# Dataset entries:
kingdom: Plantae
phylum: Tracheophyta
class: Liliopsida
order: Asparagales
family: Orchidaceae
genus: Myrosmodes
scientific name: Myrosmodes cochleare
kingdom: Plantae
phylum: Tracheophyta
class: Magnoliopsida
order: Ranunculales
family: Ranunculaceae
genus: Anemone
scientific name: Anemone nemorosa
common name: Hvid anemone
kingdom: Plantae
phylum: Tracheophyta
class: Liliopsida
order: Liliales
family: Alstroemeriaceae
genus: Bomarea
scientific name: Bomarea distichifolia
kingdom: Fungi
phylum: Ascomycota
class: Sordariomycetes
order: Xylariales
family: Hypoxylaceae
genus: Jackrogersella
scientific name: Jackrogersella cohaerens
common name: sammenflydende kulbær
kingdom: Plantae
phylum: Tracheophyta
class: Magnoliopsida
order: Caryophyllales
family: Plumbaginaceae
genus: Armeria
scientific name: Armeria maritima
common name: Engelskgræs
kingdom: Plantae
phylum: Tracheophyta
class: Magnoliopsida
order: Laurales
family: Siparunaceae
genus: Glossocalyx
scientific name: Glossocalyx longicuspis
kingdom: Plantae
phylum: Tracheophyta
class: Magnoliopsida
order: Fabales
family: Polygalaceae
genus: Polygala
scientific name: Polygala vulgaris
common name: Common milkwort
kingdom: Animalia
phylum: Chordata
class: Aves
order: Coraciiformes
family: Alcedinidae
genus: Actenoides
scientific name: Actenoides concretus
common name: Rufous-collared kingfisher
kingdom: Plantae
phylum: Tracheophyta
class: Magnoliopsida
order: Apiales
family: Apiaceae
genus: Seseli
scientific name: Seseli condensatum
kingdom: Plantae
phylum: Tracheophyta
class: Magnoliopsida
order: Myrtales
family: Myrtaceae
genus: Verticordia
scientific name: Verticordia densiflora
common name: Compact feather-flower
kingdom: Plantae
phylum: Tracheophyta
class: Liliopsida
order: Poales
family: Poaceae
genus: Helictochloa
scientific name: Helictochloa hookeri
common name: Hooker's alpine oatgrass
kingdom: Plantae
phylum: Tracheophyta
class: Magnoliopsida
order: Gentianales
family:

# The request:
Copy every line of all the entries above, keeping each word, letter, and line break unchanged.

# Answer below:
kingdom: Plantae
phylum: Tracheophyta
class: Liliopsida
order: Asparagales
family: Orchidaceae
genus: Myrosmodes
scientific name: Myrosmodes cochleare
kingdom: Plantae
phylum: Tracheophyta
class: Magnoliopsida
order: Ranunculales
family: Ranunculaceae
genus: Anemone
scientific name: Anemone nemorosa
common name: Hvid anemone
kingdom: Plantae
phylum: Tracheophyta
class: Liliopsida
order: Liliales
family: Alstroemeriaceae
genus: Bomarea
scientific name: Bomarea distichifolia
kingdom: Fungi
phylum: Ascomycota
class: Sordariomycetes
order: Xylariales
family: Hypoxylaceae
genus: Jackrogersella
scientific name: Jackrogersella cohaerens
common name: sammenflydende kulbær
kingdom: Plantae
phylum: Tracheophyta
class: Magnoliopsida
order: Caryophyllales
family: Plumbaginaceae
genus: Armeria
scientific name: Armeria maritima
common name: Engelskgræs
kingdom: Plantae
phylum: Tracheophyta
class: Magnoliopsida
order: Laurales
family: Siparunaceae
genus: Glossocalyx
scientific name: Glossocalyx longicuspis
kingdom: Plantae
phylum: Tracheophyta
class: Magnoliopsida
order: Fabales
family: Polygalaceae
genus: Polygala
scientific name: Polygala vulgaris
common name: Common milkwort
kingdom: Animalia
phylum: Chordata
class: Aves
order: Coraciiformes
family: Alcedinidae
genus: Actenoides
scientific name: Actenoides concretus
common name: Rufous-collared kingfisher
kingdom: Plantae
phylum: Tracheophyta
class: Magnoliopsida
order: Apiales
family: Apiaceae
genus: Seseli
scientific name: Seseli condensatum
kingdom: Plantae
phylum: Tracheophyta
class: Magnoliopsida
order: Myrtales
family: Myrtaceae
genus: Verticordia
scientific name: Verticordia densiflora
common name: Compact feather-flower
kingdom: Plantae
phylum: Tracheophyta
class: Liliopsida
order: Poales
family: Poaceae
genus: Helictochloa
scientific name: Helictochloa hookeri
common name: Hooker's alpine oatgrass
kingdom: Plantae
phylum: Tracheophyta
class: Magnoliopsida
order: Gentianales
family:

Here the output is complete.